Site icon Yellowfin BI

In Memory Databases and You

So by now you’ve heard all about Yellowfin’s in memory database (IMDB) and how it may quickly and painlessly improve the speed of your reporting and data analysis, but how does it actually work?  As one Yellowfin programmer would say: "Computers.  It works in the computers."  If you’re interested in a bit more of a thorough breakdown than that, though, we have it here.

First things first, we need to understand how "view caching" works in Yellowfin 5.  The query for an entire view is run on the source database, and then all of the data is dumped into a flat table in a target database, essentially the view data has been completely denormalised and moved to a new database.  Reports which are run on this view will now reference the flat table.

For some views we may get significant performance gains through the caching process simply because of the elimination of the joins.  Obviously there’s a reason we normalised our data in the first place, though: flattening the data will create a lot of redundancy and potentially massively blow out the storage space required.  However, making this process available at the view level allows us to denormalise small subsets of the data.

So now we’ve flattened some views and the reports written off them are chugging along running reasonably quickly.  What could be better than that?  Wait a second, how about we improve the performance again by having the view data loaded into memory?  Now there’s a good idea!

Yellowfin allows you to set up a connection to its embedded IMDB the same way as you would set up any other data source.  The IMDB can then be selected as the target when you’re setting up caching on a view.  When Yellowfin sees it’s loading data into memory the work is passed off to the IMDB’s bulk loader, this may be a lot quicker than caching data into a normal DBMS where Yellowfin has to generate and run each INSERT statement individually.
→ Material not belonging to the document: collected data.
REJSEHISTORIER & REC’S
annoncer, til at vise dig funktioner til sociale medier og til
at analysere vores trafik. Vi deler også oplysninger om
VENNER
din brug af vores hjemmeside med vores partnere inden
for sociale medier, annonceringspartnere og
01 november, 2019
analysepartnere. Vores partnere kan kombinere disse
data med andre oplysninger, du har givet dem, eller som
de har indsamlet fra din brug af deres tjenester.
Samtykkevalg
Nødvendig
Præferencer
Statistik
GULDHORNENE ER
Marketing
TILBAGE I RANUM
The IMDB goes some way to reducing the issues of space blowout caused by redundant data in flat tables by run length encoding each column.  This means that if a column contained the word "Apple" 100 consecutive times the word itself would only be stored once along with the fact that it was reoccurring in the next 99 rows.  Strings of a certain length are also stored in a lookup table, so when they appear in the data they can be replaced by their index within the table.  This can result in very good compression when long strings occur repeatedly.

The open source Java SQL parser JSqlParser (http://jsqlparser.sourceforge.net/) is used as a front end for the IMDB, so reports based off views which are cached in memory can be run exactly the same way as reports written off any other cached view.

At this point the in memory database has been used by a few different clients, and in several cases the performance improvement has far exceeded even our expectations.  If you’re having performance issues and don’t want the headache of rethinking your DB schema then give it a try, it might surprise you too!